▶ SUPPLIED TEXT

Shovel involved a disagreement between two parties, Shovel Transfer and Storage (“Shovel”) and the Pennsylvania Liquor Control Board (“PLCB”). Shovel operated a distribution facility and had an existing contract with the PLCB to warehouse and distribute alcoholic beverages in its Youngwood, Pennsylvania facility. Id. at 134. In 1985-86, the PLCB informed Shovel of its intent to transfer the relevant distribution district to Pittsburgh. Id. at 135. Shovel was to evaluate whether relocation to Pittsburgh would be economically feasible for it. In 1986, Shovel began a search for a new facility in Pittsburgh. They located such a facility and signed an agreement to purchase it in May of 1986. The sales agreement contained a contingency clause, which allowed Shovel to withdraw from the agreement in the event that a contract with the PLCB was not negotiated. Id. That June, the PLCB toured the facility, and on September 3, the PLCB formally approved of negotiating the storage and distribution contract with Shovel. On October 1, the PLCB sent a “Rough Draft” of the proposed contract to Shovel. Shovel returned the draft without changes. On October 31, the PLCB sent Shovel an unsigned copy of the contract, which Mr. Shovel was to sign and return to the PLCB. On November 10, Shovel signed and returned the contract to *509the PLCB. The contract had several signature lines for PLCB representatives. The PLCB Chairman and Attorney General signed the contract. The Secretary of the Budget and the PLCB Comptroller did not sign the contract. On November 20, Shovel executed a final sales agreement for the purchase of the warehouse. In December, the PLCB sent out a Request for Proposal, opening up the project for bidding. Shovel then sued the PLCB for breach of contract. Id.

▶ WRITTEN EXERCISE 1
Can you sum up the passage about the Shovel dispute in two sentences?
The passage about the Shovel dispute and the rows are unrelated to each other.

▶ TASK DATA

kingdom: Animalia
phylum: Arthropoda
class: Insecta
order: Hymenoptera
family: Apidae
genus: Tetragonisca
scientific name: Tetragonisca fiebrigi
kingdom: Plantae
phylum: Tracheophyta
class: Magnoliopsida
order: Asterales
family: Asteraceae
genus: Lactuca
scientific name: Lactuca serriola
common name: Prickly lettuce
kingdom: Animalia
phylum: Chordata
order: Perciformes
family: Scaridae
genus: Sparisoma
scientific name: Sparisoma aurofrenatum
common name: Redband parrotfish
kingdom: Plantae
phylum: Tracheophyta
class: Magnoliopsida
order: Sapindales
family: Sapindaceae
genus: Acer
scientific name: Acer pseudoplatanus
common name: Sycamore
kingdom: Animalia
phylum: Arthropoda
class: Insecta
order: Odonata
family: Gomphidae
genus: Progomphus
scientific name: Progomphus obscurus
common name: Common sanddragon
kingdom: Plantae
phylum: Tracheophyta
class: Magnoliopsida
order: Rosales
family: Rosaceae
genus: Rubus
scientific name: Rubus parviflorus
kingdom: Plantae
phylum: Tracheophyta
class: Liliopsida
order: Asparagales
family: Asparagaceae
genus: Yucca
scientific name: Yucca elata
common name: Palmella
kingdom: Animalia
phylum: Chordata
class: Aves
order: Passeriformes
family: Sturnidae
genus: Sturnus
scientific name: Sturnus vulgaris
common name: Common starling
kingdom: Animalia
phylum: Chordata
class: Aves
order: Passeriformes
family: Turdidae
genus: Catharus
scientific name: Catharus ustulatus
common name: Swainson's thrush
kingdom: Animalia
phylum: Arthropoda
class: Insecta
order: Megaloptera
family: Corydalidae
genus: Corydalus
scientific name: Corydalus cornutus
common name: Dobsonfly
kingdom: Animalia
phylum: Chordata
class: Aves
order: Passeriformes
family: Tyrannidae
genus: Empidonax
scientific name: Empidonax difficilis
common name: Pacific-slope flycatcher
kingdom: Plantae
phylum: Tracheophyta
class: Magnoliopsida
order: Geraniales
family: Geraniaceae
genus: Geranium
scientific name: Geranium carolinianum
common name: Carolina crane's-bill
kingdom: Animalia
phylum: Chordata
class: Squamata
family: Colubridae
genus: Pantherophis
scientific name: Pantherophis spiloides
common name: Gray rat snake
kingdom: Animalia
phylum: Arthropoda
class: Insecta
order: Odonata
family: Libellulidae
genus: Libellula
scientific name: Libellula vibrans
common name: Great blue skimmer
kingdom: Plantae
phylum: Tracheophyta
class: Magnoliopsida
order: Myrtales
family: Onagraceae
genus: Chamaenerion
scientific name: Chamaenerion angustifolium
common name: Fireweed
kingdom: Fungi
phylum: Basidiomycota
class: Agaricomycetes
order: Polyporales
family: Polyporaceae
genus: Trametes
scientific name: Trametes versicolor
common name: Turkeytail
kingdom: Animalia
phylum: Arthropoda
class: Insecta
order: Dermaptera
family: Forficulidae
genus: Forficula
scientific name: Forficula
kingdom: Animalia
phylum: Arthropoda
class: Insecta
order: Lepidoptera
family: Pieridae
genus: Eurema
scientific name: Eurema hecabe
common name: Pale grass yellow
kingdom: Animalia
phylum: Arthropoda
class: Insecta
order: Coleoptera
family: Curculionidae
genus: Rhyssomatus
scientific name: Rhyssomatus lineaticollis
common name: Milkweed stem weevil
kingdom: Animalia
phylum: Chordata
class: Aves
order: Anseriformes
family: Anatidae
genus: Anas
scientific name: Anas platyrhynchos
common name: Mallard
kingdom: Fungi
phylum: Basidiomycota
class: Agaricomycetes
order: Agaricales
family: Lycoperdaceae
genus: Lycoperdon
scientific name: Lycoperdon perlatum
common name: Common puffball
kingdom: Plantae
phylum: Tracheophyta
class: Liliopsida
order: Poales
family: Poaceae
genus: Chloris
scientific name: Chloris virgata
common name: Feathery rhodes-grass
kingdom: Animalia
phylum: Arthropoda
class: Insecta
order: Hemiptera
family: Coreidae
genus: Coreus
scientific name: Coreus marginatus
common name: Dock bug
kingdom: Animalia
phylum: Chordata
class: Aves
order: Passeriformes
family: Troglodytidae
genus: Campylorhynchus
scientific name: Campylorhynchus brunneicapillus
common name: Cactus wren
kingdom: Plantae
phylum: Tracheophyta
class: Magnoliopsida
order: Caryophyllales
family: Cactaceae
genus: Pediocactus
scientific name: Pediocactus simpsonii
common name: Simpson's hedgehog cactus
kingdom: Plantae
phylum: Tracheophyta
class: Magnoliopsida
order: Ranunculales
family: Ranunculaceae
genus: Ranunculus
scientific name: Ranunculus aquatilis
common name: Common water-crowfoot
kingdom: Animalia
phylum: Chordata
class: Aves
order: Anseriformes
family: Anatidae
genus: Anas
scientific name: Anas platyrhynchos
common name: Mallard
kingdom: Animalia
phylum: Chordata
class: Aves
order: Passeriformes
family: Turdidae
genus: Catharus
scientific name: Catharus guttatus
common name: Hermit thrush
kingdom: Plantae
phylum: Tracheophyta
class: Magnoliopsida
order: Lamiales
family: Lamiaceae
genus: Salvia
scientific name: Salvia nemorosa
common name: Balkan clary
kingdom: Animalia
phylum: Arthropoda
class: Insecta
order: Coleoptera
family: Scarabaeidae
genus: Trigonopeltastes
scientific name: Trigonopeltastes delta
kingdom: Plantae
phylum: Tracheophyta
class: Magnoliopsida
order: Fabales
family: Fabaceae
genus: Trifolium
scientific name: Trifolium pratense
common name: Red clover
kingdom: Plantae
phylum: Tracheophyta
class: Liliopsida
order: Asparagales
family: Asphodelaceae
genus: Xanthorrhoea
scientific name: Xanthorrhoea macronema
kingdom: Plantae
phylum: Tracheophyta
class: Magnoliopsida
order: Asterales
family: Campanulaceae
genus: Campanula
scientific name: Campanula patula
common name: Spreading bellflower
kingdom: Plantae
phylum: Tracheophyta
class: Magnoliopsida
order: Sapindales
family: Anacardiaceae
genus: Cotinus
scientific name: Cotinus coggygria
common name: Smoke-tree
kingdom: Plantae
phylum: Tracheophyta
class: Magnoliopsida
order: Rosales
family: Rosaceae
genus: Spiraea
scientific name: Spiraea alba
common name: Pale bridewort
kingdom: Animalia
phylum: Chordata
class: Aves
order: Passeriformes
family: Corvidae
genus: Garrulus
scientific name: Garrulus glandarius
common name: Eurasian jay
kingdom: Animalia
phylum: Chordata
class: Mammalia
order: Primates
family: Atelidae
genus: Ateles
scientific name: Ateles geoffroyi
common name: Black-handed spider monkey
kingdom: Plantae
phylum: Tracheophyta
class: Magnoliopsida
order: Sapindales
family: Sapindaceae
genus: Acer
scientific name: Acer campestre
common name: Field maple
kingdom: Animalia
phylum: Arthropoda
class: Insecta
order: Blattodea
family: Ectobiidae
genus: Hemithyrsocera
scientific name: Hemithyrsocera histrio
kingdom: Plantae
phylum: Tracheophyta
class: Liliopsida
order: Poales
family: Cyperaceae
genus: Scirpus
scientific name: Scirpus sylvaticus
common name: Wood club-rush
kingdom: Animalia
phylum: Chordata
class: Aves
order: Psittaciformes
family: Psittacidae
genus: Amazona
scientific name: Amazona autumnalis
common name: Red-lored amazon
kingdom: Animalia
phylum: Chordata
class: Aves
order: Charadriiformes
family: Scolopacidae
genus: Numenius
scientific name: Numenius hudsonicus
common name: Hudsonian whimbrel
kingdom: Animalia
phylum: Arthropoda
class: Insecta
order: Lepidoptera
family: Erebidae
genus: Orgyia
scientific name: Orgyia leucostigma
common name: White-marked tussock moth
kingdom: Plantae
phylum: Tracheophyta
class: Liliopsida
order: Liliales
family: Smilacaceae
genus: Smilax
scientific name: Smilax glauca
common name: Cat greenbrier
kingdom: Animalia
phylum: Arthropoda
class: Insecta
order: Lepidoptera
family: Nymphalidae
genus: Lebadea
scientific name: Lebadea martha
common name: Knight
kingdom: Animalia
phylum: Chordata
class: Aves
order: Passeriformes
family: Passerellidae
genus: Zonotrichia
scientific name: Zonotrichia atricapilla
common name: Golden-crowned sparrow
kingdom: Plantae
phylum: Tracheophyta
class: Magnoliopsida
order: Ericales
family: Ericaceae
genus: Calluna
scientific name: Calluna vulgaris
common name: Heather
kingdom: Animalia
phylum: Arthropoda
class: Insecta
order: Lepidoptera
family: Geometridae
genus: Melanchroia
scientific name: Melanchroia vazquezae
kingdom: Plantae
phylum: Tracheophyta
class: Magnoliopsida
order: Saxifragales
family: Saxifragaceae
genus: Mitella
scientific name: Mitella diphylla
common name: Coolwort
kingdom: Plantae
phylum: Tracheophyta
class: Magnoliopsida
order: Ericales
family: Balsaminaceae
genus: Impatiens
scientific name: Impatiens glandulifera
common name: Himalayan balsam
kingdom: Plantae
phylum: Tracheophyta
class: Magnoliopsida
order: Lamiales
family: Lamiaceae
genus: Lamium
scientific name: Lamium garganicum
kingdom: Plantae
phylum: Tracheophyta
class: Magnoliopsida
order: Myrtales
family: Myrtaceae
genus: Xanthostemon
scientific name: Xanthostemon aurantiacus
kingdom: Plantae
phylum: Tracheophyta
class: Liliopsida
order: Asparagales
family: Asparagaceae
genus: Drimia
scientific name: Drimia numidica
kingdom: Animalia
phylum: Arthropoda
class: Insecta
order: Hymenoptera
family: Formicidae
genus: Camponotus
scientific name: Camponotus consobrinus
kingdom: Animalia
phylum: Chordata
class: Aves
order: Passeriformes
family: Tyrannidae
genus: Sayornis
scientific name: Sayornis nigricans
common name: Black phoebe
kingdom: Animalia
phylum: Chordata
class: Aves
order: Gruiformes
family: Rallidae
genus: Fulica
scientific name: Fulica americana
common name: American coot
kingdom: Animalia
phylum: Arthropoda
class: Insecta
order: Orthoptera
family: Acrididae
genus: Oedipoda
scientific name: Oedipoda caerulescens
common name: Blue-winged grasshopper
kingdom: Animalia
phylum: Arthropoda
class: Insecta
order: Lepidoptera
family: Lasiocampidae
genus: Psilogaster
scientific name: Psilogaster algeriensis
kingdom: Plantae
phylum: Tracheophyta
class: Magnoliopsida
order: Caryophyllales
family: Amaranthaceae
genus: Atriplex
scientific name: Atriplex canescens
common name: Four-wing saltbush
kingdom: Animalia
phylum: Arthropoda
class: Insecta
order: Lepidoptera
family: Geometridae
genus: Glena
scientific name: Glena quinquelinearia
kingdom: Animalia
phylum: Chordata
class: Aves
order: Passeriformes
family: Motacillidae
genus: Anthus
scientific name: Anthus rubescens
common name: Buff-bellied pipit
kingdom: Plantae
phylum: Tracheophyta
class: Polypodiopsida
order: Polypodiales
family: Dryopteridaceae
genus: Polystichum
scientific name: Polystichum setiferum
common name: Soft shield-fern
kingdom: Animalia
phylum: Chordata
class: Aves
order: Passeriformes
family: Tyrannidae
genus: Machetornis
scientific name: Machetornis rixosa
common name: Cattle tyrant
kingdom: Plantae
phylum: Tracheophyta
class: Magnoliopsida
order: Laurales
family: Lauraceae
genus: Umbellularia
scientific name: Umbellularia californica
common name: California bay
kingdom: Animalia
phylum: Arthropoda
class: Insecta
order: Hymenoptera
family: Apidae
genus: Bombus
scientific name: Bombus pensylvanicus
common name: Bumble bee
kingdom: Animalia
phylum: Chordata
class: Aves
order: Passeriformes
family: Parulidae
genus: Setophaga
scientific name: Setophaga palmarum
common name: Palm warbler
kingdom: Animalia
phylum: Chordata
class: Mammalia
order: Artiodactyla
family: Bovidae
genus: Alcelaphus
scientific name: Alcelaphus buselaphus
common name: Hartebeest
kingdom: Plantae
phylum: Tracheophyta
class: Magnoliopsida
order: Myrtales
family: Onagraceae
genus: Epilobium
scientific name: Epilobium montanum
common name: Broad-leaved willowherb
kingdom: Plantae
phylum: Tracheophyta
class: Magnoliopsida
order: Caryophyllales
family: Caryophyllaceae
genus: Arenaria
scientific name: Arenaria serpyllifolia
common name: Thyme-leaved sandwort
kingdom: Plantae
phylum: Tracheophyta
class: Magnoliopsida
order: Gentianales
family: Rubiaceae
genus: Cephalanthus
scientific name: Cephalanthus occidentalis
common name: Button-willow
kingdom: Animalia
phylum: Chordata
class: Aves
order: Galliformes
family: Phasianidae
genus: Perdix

▶ WRITTEN EXERCISE 2
Could you print the rows character for character, starting with their first line and going on through the line with "order: Perciformes"?

▶ TASK OUTPUT 1
After the PLCB said it would move the distribution district to Pittsburgh, Shovel, which already warehoused and distributed alcoholic beverages for the PLCB, agreed to buy a Pittsburgh facility on the condition that a PLCB contract was negotiated, and later signed and returned the contract the PLCB sent. The PLCB Chairman and Attorney General signed that contract, but the Secretary of the Budget and the PLCB Comptroller did not, and after Shovel signed a final sales agreement for the warehouse, the PLCB opened the project for bidding and Shovel sued for breach of contract.

▶ TASK OUTPUT 2
kingdom: Animalia
phylum: Arthropoda
class: Insecta
order: Hymenoptera
family: Apidae
genus: Tetragonisca
scientific name: Tetragonisca fiebrigi
kingdom: Plantae
phylum: Tracheophyta
class: Magnoliopsida
order: Asterales
family: Asteraceae
genus: Lactuca
scientific name: Lactuca serriola
common name: Prickly lettuce
kingdom: Animalia
phylum: Chordata
order: Perciformes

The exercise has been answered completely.